/---

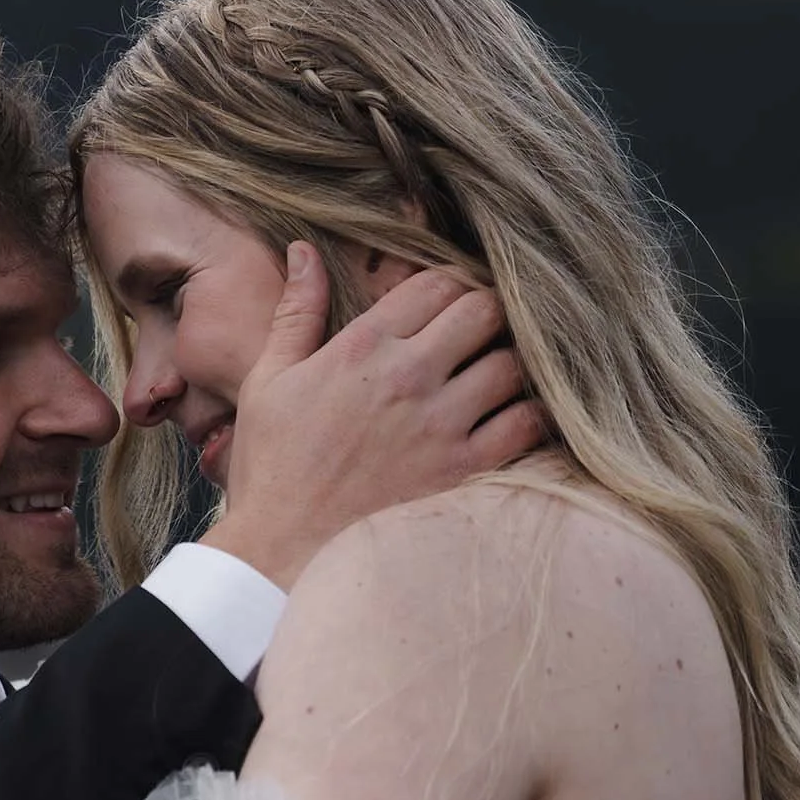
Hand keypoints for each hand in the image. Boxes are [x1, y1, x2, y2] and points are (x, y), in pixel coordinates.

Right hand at [204, 244, 547, 589]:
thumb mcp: (269, 378)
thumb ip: (297, 310)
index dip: (450, 282)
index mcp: (363, 346)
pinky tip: (512, 416)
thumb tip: (305, 250)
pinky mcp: (463, 470)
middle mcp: (408, 376)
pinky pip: (524, 425)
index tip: (449, 299)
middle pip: (484, 311)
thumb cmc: (274, 464)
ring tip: (495, 372)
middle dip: (486, 312)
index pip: (436, 283)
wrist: (282, 549)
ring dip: (509, 361)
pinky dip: (529, 414)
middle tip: (479, 330)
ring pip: (512, 364)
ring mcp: (440, 424)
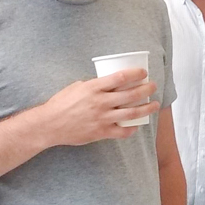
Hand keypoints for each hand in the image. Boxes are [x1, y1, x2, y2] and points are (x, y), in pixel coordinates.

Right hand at [37, 70, 157, 147]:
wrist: (50, 124)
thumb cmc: (61, 103)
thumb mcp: (76, 87)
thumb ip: (93, 86)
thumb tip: (106, 83)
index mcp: (94, 88)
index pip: (121, 77)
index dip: (136, 73)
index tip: (144, 72)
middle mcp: (101, 102)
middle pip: (131, 95)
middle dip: (146, 89)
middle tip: (153, 86)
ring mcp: (102, 118)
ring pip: (131, 113)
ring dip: (147, 109)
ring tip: (154, 105)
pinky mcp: (101, 132)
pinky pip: (122, 132)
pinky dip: (132, 129)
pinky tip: (136, 125)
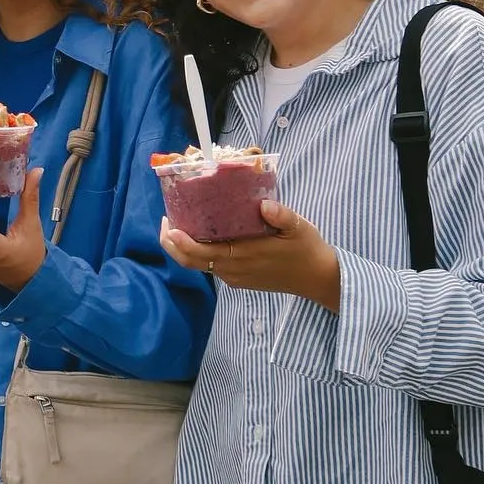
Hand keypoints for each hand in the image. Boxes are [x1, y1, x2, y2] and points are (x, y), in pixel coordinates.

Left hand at [160, 199, 340, 310]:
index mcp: (244, 256)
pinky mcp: (238, 278)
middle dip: (171, 244)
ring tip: (179, 222)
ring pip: (198, 265)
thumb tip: (264, 205)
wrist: (317, 278)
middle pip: (190, 262)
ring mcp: (234, 276)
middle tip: (166, 221)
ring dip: (183, 247)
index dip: (179, 241)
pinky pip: (210, 266)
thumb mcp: (299, 227)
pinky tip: (200, 233)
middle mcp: (233, 270)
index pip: (201, 253)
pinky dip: (198, 251)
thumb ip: (281, 216)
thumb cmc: (306, 249)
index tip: (169, 223)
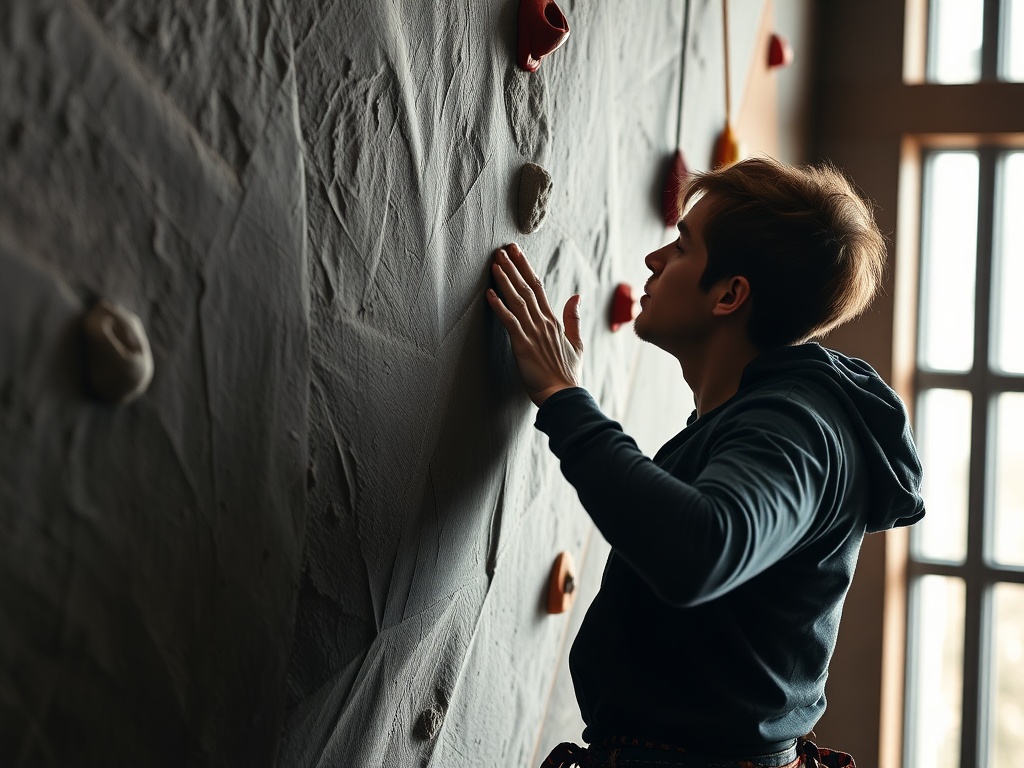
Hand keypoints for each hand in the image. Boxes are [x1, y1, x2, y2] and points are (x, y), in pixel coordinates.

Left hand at [486, 243, 583, 405]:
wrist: (564, 396)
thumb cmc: (568, 374)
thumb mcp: (576, 343)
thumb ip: (574, 318)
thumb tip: (577, 296)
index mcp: (554, 321)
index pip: (539, 288)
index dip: (527, 269)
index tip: (517, 253)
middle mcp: (544, 322)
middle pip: (527, 288)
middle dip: (514, 267)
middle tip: (502, 249)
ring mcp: (534, 333)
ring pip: (518, 300)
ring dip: (505, 281)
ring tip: (495, 263)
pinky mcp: (523, 345)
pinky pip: (510, 321)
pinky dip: (499, 307)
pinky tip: (489, 294)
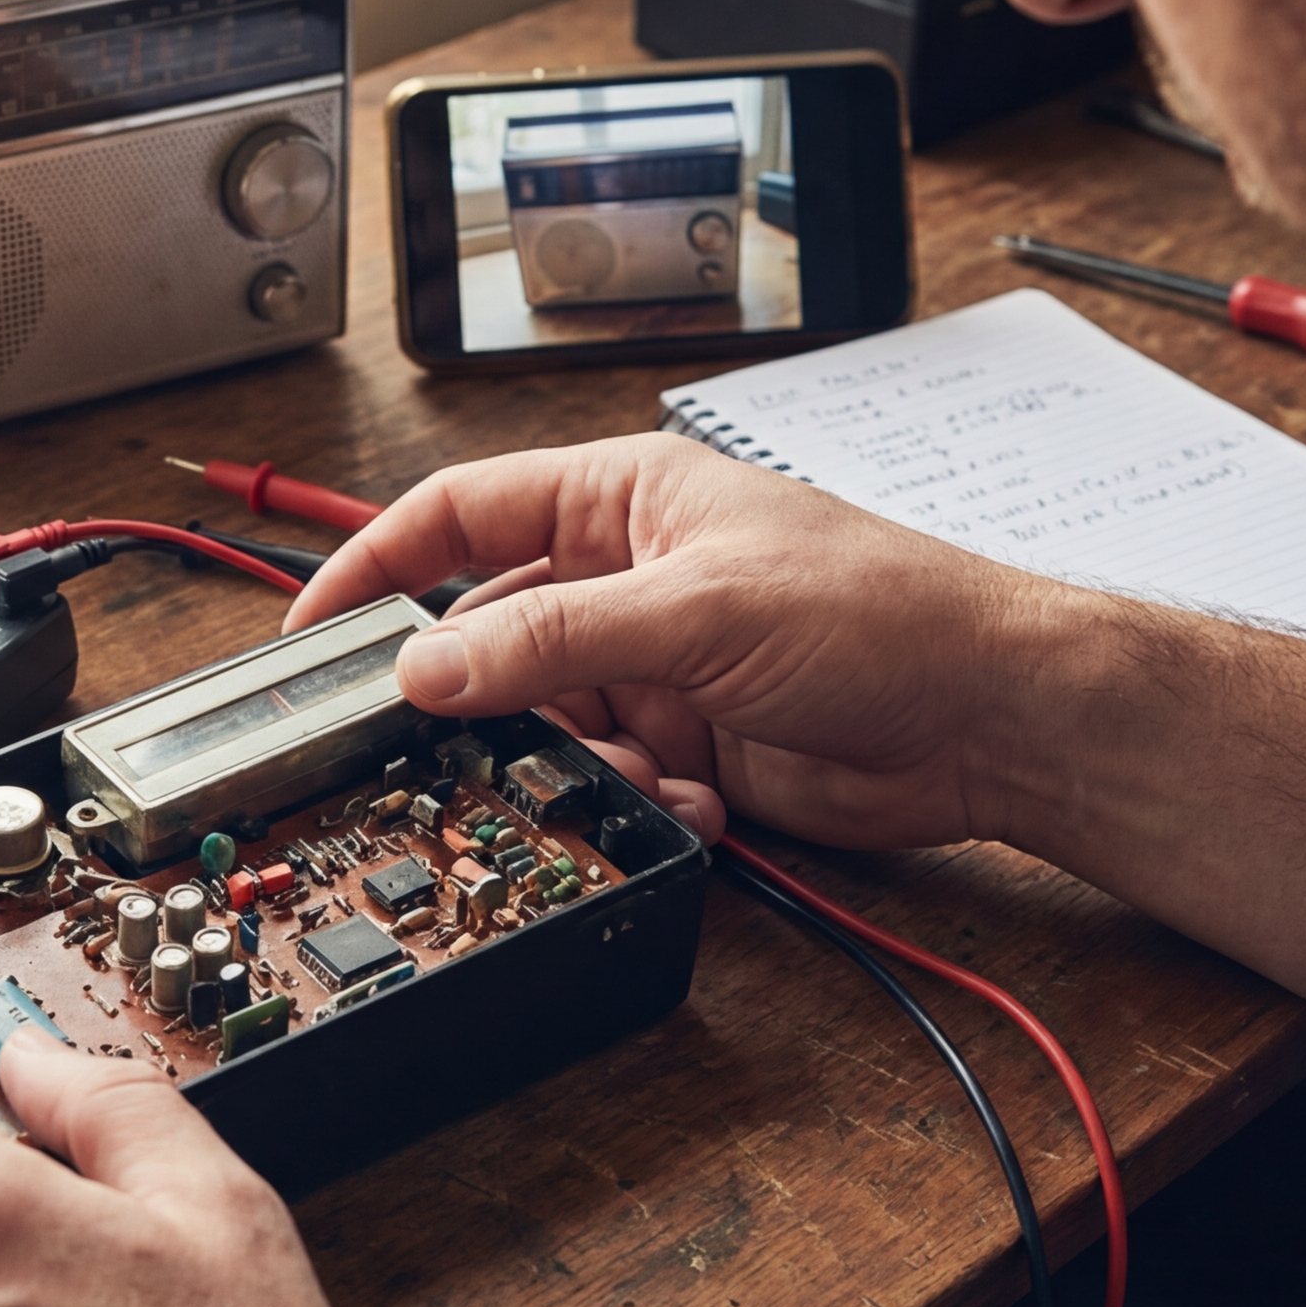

\---

§ WHAT YOU NEED TO DO: Only the lines from the one that contains "middle mcp: (101, 102)" to the end of the records, inclusive, are to be quoted exactly, with pictures excluded.

§ RESPONSE FOR THIS EXERCISE:
middle mcp: (101, 102)
middle pip: (131, 95)
middle dip: (146, 89)
middle tip: (153, 86)
ring mcp: (102, 118)
ring pip: (131, 113)
ring dip: (147, 109)
ring tip: (154, 105)
pinky mcp: (101, 132)
pinky pip: (122, 132)
pinky dip: (132, 129)
pinky tip: (136, 125)
Hand keypoints for each hand in the image. Boxes are [x1, y1, x2, y2] and points are (x, y), in pixel coordinates.

Left hand at [160, 199, 340, 310]:
index mcp: (244, 256)
pinky mcp: (238, 278)
middle dip: (171, 244)
ring tip: (179, 222)
ring pip: (198, 265)
thumb tip: (264, 205)
wrist: (317, 278)
middle pip: (190, 262)
ring mcp: (234, 276)
middle tip: (166, 221)
ring dip: (183, 247)
index dip: (179, 241)
pinky pip: (210, 266)
thumb mcp: (299, 227)
pinky tip: (200, 233)
middle mcp: (233, 270)
index pip: (201, 253)
pinky dip: (198, 251)
thumb ip: (281, 216)
thumb cmc: (306, 249)
index tip: (169, 223)
Hand keypoints for each hand in the image. Boxes are [x1, y1, x2, y2] and points are (x, y), in pixel coordinates.

Left hand at [486, 243, 583, 405]:
wrist: (564, 396)
thumb cmc: (568, 374)
thumb mcp: (576, 343)
thumb ip: (574, 318)
thumb tip: (577, 296)
index mcp: (554, 321)
index pip: (539, 288)
index dip: (527, 269)
index tip: (517, 253)
middle mcp: (544, 322)
middle pip: (527, 288)
middle dip: (514, 267)
middle tip: (502, 249)
ring mcp: (534, 333)
ring pip: (518, 300)
ring dip: (505, 281)
ring tip: (495, 263)
pinky mcp: (523, 345)
pinky pip: (510, 321)
pinky dip: (499, 307)
pinky tip: (489, 294)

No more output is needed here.